» TEXT PASSAGE:
Right now, AutoGPT and BabyAGI don't really work. If you give them a complex task they go off the rails and get stuck in loops, so most people prefer to use the models directly rather than an agent scaffold.
Will there be advancements in scaffolding this year or new models such as GPT-5 that solve these problems and allow them to mostly work? I will try the agents myself, and factor in whether it is common for people to use LLM agent frameworks for productivity assistant tasks.
https://theaidigest.org/agent a demo of an AI agent you can give tasks to, right inside a webpage. useful for getting a sense of current capabilities!
Devin and swe-agent are apparently doing better than RAG on coding tasks, I haven’t looked at how they work yet but they made me update higher on this question
The type of task I had in mind when writing this was like “write me a summary of the current state of this industry or field of study” and the agent would figure out the best workflow, do web searches, read pages, do more web searches based on what it found, and ultimately complete the task with a better result than a single pass web search and summarization
Another way of framing the criteria is “Will AI agents be worth using instead of using the LLM directly for a significant portion of tasks”

» REQUIRED ACTIONS:
[1] Say whether each statement agrees with the thread on AI agents, answering yes or no and quoting the words of the thread that decide it. (a) AutoGPT and BabyAGI get stuck in loops when given complex tasks. (b) The person who mentions Devin and swe-agent has already studied how they work. (c) Whether people commonly use LLM agent frameworks for productivity assistant tasks counts toward the question.
[2] Go on with the thread on AI agents, starting after its last post.

» EXTRACTED RECORDS:
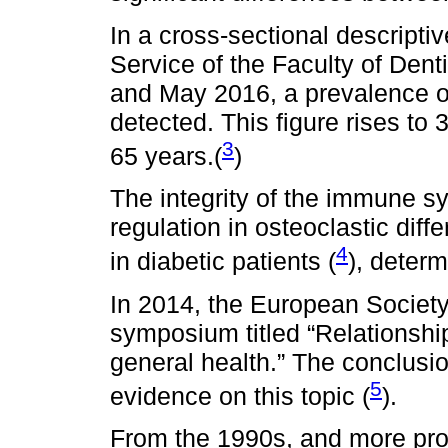
In a cross-sectional descriptiv
Service of the Faculty of Den
and May 2016, a prevalence of
detected. This figure rises to
3
65 years.(
)
The integrity of the immune s
regulation in osteoclastic diffe
4
in diabetic patients (
), determ
In 2014, the European Societ
symposium titled “Relationshi
general health.” The conclusio
5
evidence on this topic (
).
From the 1990s, and more pro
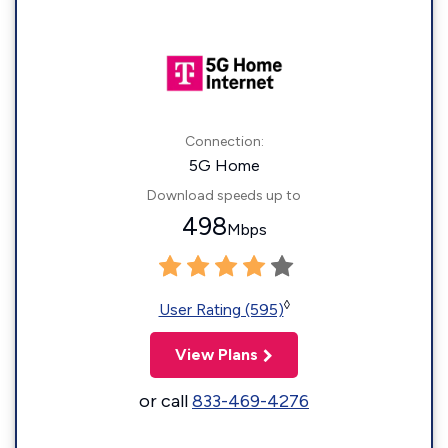
Connection:
5G Home
Download speeds up to
498
Mbps
◊
User Rating (595)
View Plans
or call
833-469-4276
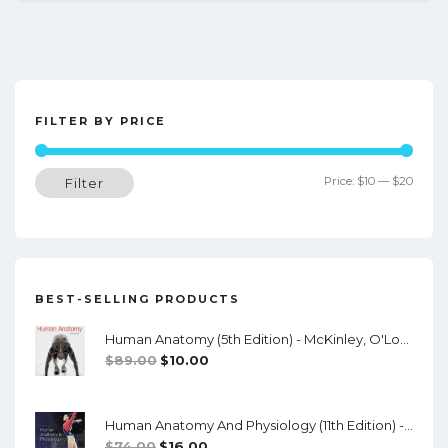
FILTER BY PRICE
Min
Max
Price:
$10
—
$20
Filter
price
price
BEST-SELLING PRODUCTS
Human Anatomy (5th Edition) - McKinley, O'Loughlin, Pennefather-O'Brien - PDF
Original
Current
$
89.00
$
10.00
Price
Price
Was:
Is:
Human Anatomy And Physiology (11th Edition) - Marieb/Hoehn - PDF
$89.00.
$10.00.
Original
Current
$
74.00
$
16.00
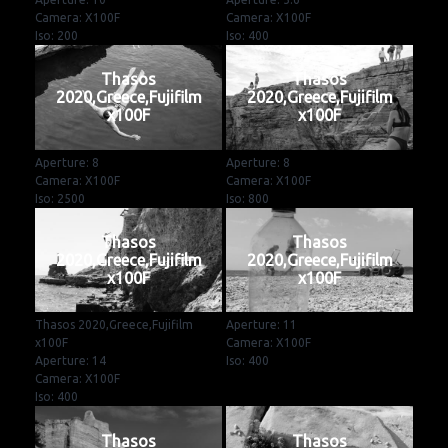
Camera: X100F
Camera: X100F
Iso: 200
Iso: 400
Thasos
Thasos
2020,Greece,Fujifilm
2020,Greece,Fujifilm
x100F
x100F
Aperture: 8
Aperture: 8
Camera: X100F
Camera: X100F
Iso: 2500
Iso: 800
Thasos
Thasos
2020,Greece,Fujifilm
2020,Greece,Fujifilm
x100F
x100F
Thasos 2020,Greece,Fujifilm
Aperture: 11
x100F
Camera: X100F
Aperture: 14
Iso: 400
Camera: X100F
Iso: 400
Thasos
Thasos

» RESULTS OF THE EXERCISE:
[1]
(a) Yes: "If you give them a complex task they go off the rails and get stuck in loops"
(b) No: "I haven’t looked at how they work yet"
(c) Yes: "factor in whether it is common for people to use LLM agent frameworks for productivity assistant tasks"

[2]
@RemNi my whole and ongoing experience with agent frameworks are that they simply goes nuts and spending the same amount of time actually coding a system is far more easier.
I assume so, but just to make sure: does this resolve YES if new, better agent frameworks get developed on top of LLMs (as opposed to AutoGPT and BabyAGI being improved)?
Also, now that I'm really thinking about this, how do you intend to resolve the question?
@inaimathi Yes, new agent frameworks that operate similarly will count.
I'm not sure I understand what you mean by how I intend to resolve. It's fundamentally a subjective assessment of the usefulness and reliability of the agents, but let me know if you have specific questions about what would count
@ahalekelly Yeah; that's what I was getting at (I wanted to know if you had specific metrics/test processes in mind or if it was going to be a subjective resolution).